TASK TO COMPLETE: Among the entries below, take the line with "Minitab almacena los valores" and the line with "técnicas OSINT ( Open-Source", and output them and every line between them exactly, with nothing else.

Dataset entries:
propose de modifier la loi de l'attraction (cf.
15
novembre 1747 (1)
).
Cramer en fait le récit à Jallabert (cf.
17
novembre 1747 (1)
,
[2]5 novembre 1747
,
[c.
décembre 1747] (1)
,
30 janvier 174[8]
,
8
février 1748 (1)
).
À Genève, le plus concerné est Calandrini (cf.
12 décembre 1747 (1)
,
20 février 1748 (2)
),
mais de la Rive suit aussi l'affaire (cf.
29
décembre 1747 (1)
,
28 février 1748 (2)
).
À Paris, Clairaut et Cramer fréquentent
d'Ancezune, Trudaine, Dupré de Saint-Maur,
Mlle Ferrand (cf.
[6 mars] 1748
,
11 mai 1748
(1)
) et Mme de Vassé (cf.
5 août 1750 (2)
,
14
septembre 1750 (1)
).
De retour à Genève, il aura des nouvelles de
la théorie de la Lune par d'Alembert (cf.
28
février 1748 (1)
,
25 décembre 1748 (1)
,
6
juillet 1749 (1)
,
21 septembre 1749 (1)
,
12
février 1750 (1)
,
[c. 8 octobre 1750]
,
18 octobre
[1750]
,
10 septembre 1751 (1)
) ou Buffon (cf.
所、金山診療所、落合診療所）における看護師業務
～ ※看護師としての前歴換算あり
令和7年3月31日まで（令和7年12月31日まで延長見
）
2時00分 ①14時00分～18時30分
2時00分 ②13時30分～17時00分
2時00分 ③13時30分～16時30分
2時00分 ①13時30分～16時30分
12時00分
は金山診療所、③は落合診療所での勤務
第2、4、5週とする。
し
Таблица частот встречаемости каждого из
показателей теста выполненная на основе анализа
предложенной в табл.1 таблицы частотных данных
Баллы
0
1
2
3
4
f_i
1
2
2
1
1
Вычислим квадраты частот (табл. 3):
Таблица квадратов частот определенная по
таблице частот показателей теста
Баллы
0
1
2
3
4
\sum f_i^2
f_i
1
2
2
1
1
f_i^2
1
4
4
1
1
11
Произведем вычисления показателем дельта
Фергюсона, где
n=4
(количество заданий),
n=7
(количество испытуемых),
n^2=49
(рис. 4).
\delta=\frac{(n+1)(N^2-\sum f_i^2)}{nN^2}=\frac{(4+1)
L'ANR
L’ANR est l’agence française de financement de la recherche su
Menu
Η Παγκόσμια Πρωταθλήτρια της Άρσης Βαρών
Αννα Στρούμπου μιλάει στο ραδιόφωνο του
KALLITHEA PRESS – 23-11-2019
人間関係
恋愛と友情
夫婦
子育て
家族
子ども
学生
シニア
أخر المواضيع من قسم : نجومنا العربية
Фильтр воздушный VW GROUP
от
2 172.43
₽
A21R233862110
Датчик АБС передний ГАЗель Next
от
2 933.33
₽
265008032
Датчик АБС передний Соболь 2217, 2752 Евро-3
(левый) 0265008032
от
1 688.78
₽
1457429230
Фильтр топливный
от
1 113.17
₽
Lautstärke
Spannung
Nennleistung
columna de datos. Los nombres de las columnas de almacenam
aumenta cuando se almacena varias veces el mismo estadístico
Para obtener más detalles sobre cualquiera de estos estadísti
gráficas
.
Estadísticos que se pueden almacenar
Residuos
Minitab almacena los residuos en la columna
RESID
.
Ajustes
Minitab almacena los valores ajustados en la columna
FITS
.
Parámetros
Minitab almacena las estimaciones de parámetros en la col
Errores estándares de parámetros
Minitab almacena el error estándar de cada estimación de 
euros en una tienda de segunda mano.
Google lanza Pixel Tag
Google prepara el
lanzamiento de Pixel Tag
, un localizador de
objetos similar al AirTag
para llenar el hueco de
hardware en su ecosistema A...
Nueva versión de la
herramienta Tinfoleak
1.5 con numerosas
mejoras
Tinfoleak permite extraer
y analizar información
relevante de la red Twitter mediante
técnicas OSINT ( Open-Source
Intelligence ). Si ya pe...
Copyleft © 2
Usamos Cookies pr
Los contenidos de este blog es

SOLUTION TO THIS PROBLEM:
Minitab almacena los valores ajustados en la columna
FITS
.
Parámetros
Minitab almacena las estimaciones de parámetros en la col
Errores estándares de parámetros
Minitab almacena el error estándar de cada estimación de 
euros en una tienda de segunda mano.
Google lanza Pixel Tag
Google prepara el
lanzamiento de Pixel Tag
, un localizador de
objetos similar al AirTag
para llenar el hueco de
hardware en su ecosistema A...
Nueva versión de la
herramienta Tinfoleak
1.5 con numerosas
mejoras
Tinfoleak permite extraer
y analizar información
relevante de la red Twitter mediante
técnicas OSINT ( Open-Source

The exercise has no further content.